Sibeko Jwyanza, manager of Cleo’s Bodega and an advocate for food accessibility in Indianapolis, spoke in favor of House Bill 1146, which would create a “food incubator program” to provide grants meant to increase food availability in underserved communities.
“When people have healthier foods, it helps their mental and physical health,” Jwyanza said.
Some protesters were upset with the direction the Indiana General Assembly has taken in light of nationwide civil rights protests last year.
Tanya McKinzie, president of Indiana Black Expo, expected to see more racial justice reform bills following the death of George Floyd in May 2020. Instead, she said there are “horrible community policing bills” and anti-protesting bills.
“We are pissed,” McKinzie said.
The protest came after several IBLC members were harassed by state Republicans following debate Feb. 18.

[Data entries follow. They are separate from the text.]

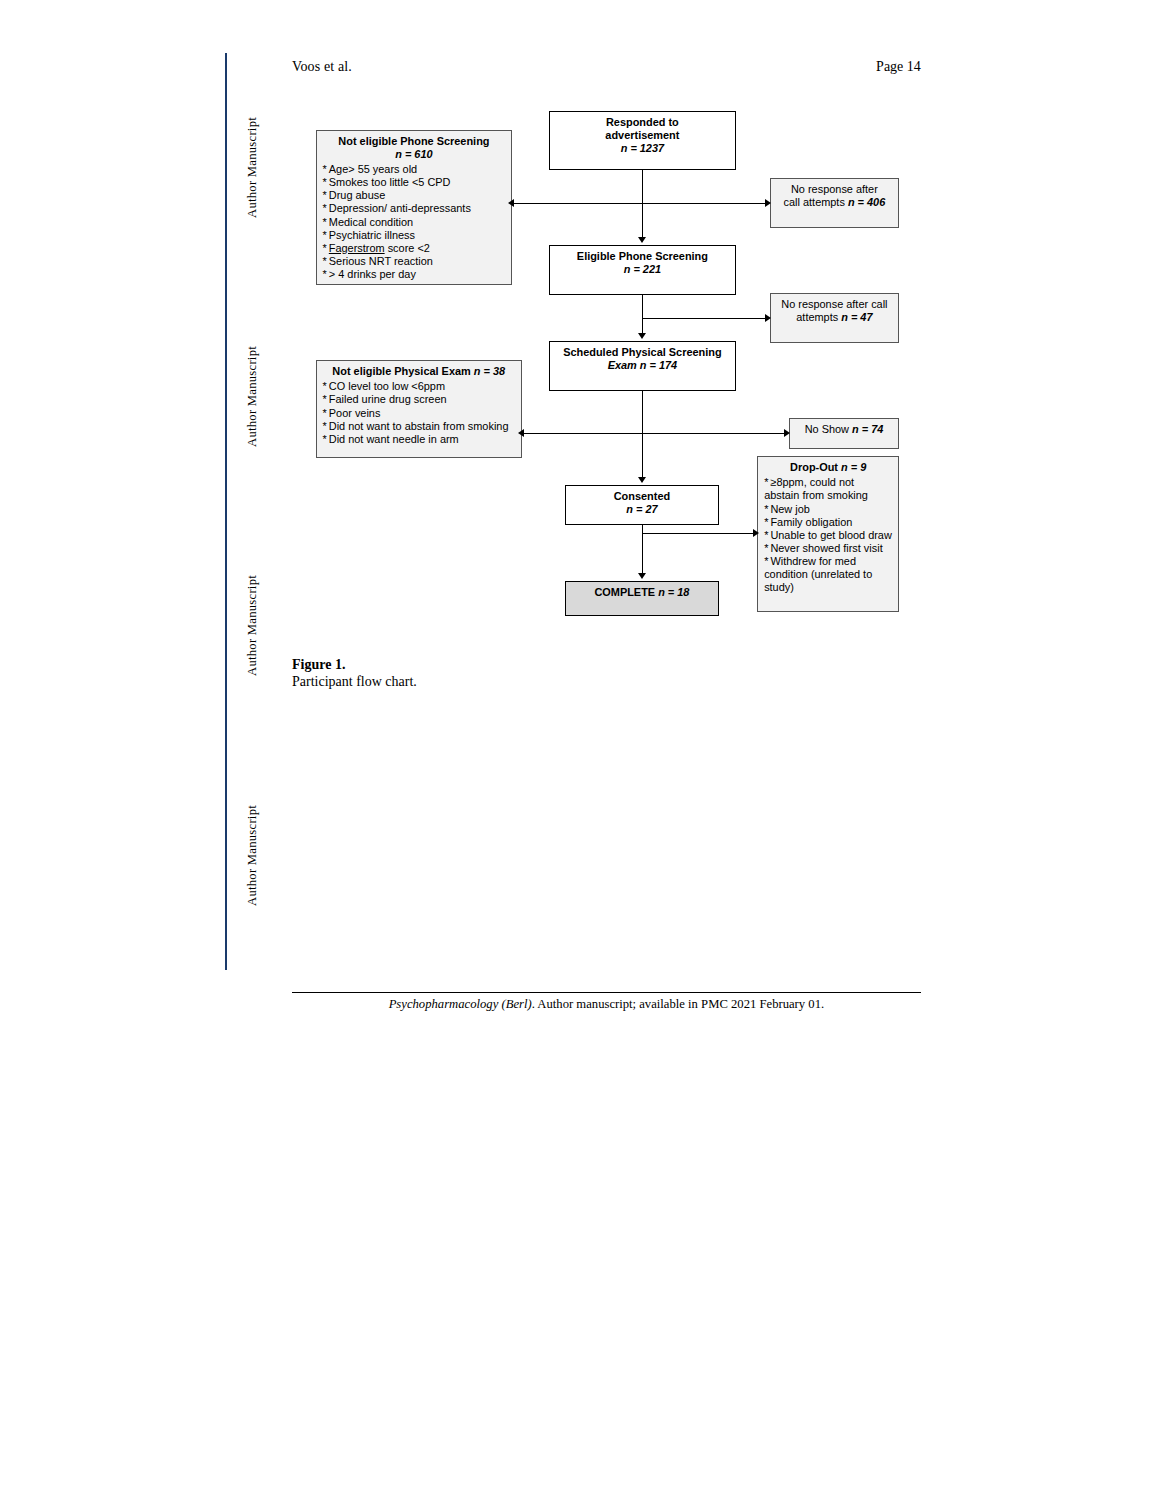Author Manuscript Author Manuscript Author Manuscript Author Manuscript
Voos et al.
Page 14
Responded to advertisement n = 1237
Not eligible Phone Screening n = 610
Age> 55 years old
Smokes too little <5 CPD
Drug abuse
Depression/ anti-depressants
Medical condition
Psychiatric illness
Fagerstrom score <2
Serious NRT reaction
> 4 drinks per day
No response after
call attempts n = 406
Eligible Phone Screening n = 221
No response after call
attempts n = 47
Scheduled Physical Screening Exam n = 174
Not eligible Physical Exam n = 38
CO level too low <6ppm
Failed urine drug screen
Poor veins
Did not want to abstain from smoking
Did not want needle in arm
No Show n = 74
Consented n = 27
Drop-Out n = 9
≥8ppm, could not abstain from smoking
New job
Family obligation
Unable to get blood draw
Never showed first visit
Withdrew for med condition (unrelated to study)
COMPLETE n = 18
Figure 1. Participant flow chart.
Psychopharmacology (Berl). Author manuscript; available in PMC 2021 February 01.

IBLC chairwoman Rep. Robin Shackleford, D-Indianapolis, said Speaker of the House Todd Huston, R-Noblesville, is considering reprimands for Rep. Sean Eberhart, R-Shelbyville. Eberhart was in a near-violent confrontation with IBLC member Rep. Vanessa Summers, D-Indianapolis, late last month.
Shackleford said she and Huston have also been discussing implicit bias training for state legislators. Shackleford envisions the training will consist of four to five representatives in small groups to learn more about implicit bias and systemic racism.
After hearing from the speakers, members of the protest lined up with homemade signs, silently advocating for their communities until the legislature went into session at 1:30.